**Directive**. Copy, from the entries below, each line in which the string "fill" appears.
=== Section Start ===
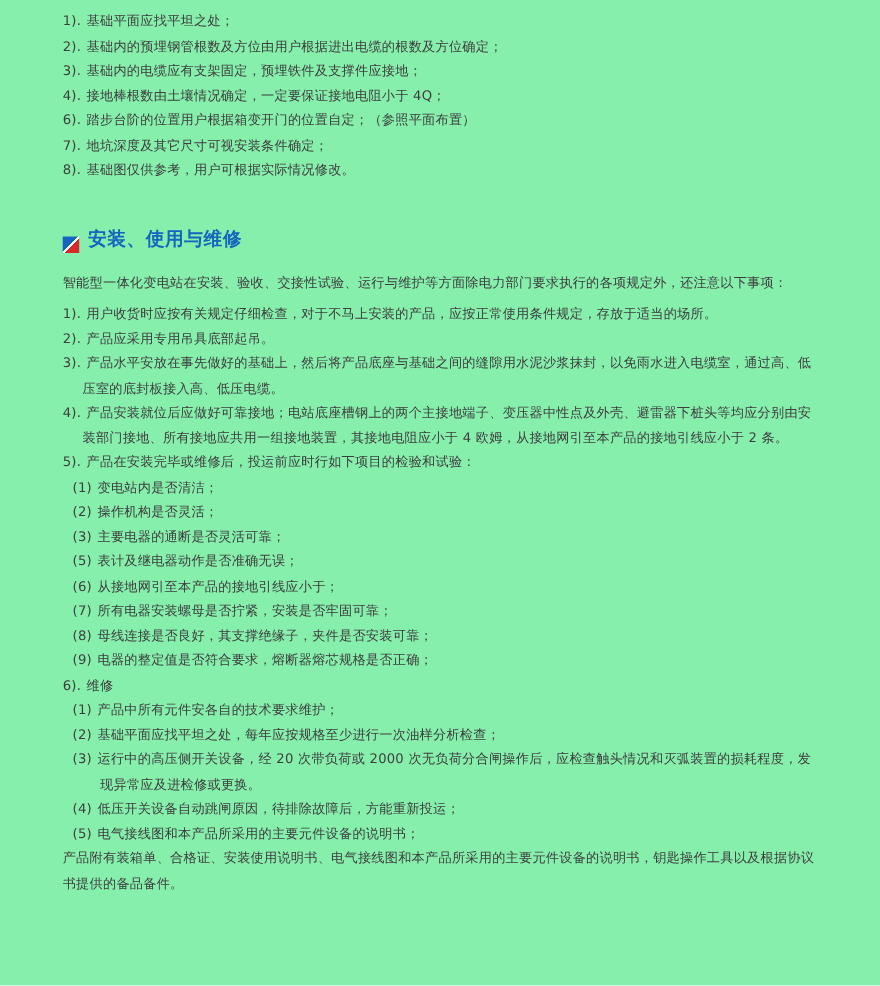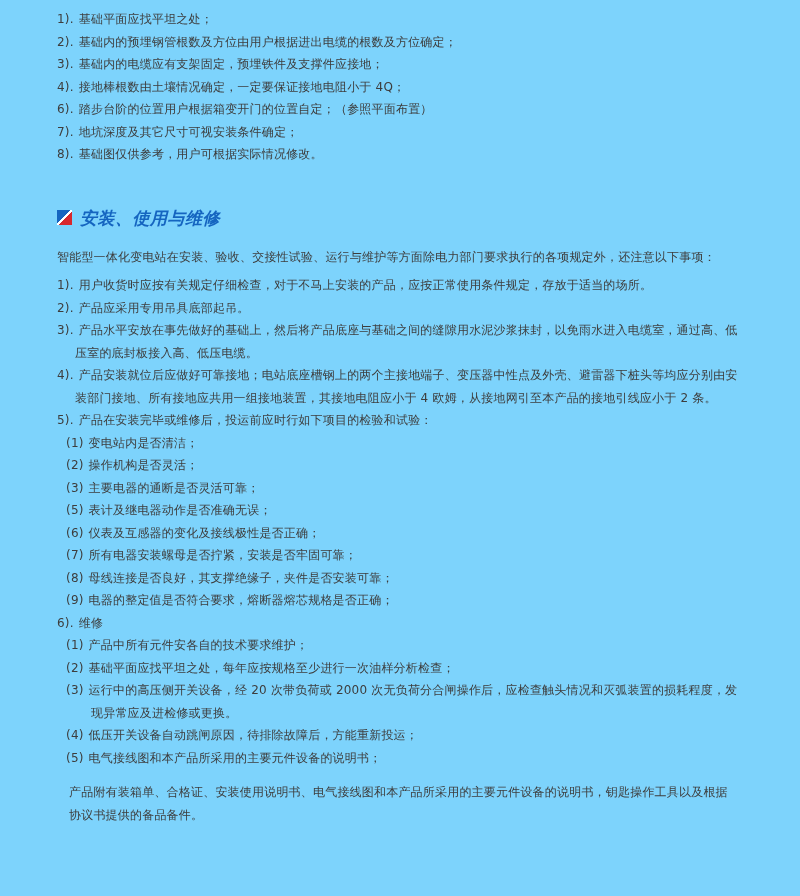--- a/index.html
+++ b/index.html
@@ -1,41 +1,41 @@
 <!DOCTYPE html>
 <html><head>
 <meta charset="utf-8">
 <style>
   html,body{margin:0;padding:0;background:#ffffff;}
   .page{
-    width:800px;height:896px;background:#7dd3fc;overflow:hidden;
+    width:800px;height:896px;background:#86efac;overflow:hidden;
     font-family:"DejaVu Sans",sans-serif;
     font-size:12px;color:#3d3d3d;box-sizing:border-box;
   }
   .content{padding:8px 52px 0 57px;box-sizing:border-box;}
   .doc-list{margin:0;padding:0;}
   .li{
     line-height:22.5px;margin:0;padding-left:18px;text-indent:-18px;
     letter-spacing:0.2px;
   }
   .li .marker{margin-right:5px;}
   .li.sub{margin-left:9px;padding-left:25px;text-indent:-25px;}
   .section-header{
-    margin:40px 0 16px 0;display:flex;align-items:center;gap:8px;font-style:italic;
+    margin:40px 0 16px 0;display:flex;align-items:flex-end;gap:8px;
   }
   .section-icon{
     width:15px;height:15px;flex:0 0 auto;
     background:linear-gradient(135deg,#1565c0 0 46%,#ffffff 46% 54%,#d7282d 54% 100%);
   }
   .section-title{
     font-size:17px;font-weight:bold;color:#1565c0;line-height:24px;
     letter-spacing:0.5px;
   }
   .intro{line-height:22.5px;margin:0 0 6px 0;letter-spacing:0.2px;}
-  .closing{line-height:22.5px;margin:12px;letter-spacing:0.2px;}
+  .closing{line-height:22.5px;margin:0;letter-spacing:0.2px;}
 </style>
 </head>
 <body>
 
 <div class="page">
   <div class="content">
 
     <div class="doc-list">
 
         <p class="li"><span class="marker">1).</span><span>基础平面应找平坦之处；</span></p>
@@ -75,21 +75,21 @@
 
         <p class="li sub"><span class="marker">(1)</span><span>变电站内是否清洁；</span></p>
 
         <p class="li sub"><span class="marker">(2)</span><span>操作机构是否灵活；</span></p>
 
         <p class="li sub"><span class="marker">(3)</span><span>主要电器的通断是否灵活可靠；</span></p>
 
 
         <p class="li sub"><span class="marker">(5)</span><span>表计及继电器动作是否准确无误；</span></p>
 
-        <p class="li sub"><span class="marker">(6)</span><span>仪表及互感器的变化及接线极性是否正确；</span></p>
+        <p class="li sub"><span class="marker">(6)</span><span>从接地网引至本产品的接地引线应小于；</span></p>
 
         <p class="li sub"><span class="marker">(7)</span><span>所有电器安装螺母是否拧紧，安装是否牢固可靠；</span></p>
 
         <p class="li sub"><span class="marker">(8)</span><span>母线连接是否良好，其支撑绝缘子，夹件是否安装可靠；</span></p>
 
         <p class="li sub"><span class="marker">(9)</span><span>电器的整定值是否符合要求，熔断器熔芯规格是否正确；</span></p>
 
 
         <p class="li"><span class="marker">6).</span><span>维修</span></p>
=== Section End ===
=== Section Start ===
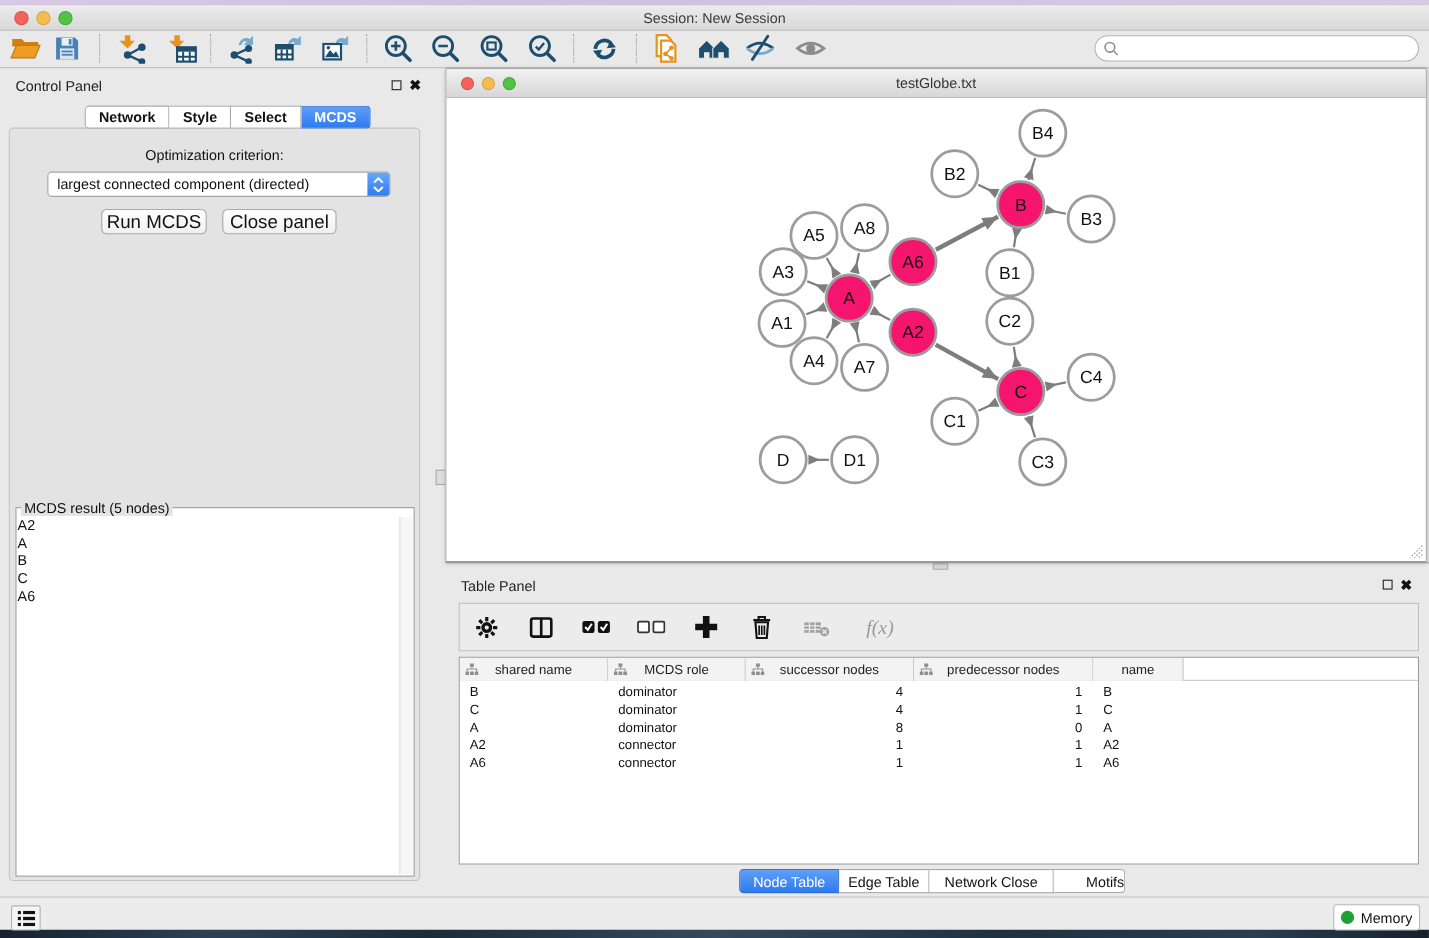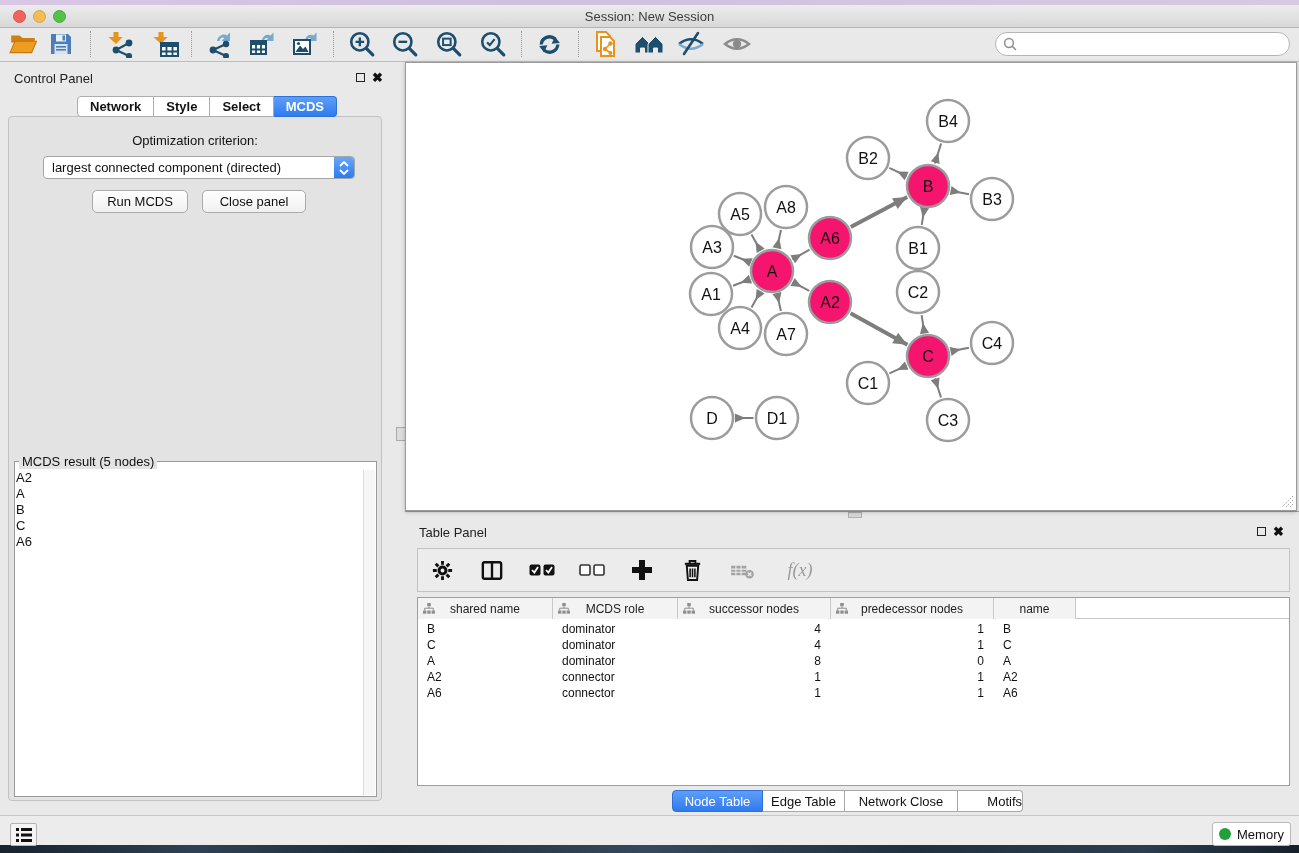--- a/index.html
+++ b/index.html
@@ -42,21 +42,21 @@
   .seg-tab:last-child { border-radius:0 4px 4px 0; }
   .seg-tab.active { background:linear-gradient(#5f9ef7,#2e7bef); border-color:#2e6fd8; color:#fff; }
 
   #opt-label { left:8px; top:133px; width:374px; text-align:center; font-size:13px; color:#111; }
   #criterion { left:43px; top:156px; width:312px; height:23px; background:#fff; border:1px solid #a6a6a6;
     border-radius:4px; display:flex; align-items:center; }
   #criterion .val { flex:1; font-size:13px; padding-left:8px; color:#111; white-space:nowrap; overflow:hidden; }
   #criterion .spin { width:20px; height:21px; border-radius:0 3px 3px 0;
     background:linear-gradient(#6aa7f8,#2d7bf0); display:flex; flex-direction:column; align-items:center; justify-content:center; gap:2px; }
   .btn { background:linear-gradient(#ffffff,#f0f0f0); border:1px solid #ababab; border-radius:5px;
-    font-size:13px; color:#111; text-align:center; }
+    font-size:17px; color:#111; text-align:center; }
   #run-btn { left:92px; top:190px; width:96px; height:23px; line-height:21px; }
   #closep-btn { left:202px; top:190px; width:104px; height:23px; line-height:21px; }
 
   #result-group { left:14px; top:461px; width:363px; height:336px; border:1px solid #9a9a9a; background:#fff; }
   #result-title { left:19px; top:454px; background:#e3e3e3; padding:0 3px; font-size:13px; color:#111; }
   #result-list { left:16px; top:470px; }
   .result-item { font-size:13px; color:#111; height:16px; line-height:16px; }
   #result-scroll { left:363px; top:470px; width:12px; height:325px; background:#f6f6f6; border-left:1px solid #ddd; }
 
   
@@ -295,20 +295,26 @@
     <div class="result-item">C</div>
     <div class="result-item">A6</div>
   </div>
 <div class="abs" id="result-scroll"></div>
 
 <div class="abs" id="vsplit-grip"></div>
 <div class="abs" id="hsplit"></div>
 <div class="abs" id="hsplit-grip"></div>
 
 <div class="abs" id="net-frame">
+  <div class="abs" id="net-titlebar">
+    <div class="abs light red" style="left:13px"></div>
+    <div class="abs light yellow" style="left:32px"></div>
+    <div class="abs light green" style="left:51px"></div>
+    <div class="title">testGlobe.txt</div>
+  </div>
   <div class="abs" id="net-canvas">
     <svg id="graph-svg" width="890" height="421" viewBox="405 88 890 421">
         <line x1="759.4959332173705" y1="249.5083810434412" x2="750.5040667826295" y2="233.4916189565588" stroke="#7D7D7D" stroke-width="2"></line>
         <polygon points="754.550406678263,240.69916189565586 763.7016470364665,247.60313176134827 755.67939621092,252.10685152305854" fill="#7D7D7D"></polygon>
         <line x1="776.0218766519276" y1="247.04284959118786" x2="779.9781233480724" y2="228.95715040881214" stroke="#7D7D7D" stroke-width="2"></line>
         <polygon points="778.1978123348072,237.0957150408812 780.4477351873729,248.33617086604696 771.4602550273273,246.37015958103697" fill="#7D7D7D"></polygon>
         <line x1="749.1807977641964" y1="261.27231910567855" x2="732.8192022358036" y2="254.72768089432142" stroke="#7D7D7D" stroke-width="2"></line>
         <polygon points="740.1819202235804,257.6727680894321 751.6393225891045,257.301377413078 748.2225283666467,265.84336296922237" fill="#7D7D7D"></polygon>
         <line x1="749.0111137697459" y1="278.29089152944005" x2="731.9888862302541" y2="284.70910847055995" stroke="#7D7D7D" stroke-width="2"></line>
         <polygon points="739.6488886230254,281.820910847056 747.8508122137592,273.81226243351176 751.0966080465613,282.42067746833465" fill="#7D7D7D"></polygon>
=== Section End ===
**Response below**.
         <polygon points="754.550406678263,240.69916189565586 763.7016470364665,247.60313176134827 755.67939621092,252.10685152305854" fill="#7D7D7D"></polygon>
         <polygon points="778.1978123348072,237.0957150408812 780.4477351873729,248.33617086604696 771.4602550273273,246.37015958103697" fill="#7D7D7D"></polygon>
         <polygon points="740.1819202235804,257.6727680894321 751.6393225891045,257.301377413078 748.2225283666467,265.84336296922237" fill="#7D7D7D"></polygon>
         <polygon points="739.6488886230254,281.820910847056 747.8508122137592,273.81226243351176 751.0966080465613,282.42067746833465" fill="#7D7D7D"></polygon>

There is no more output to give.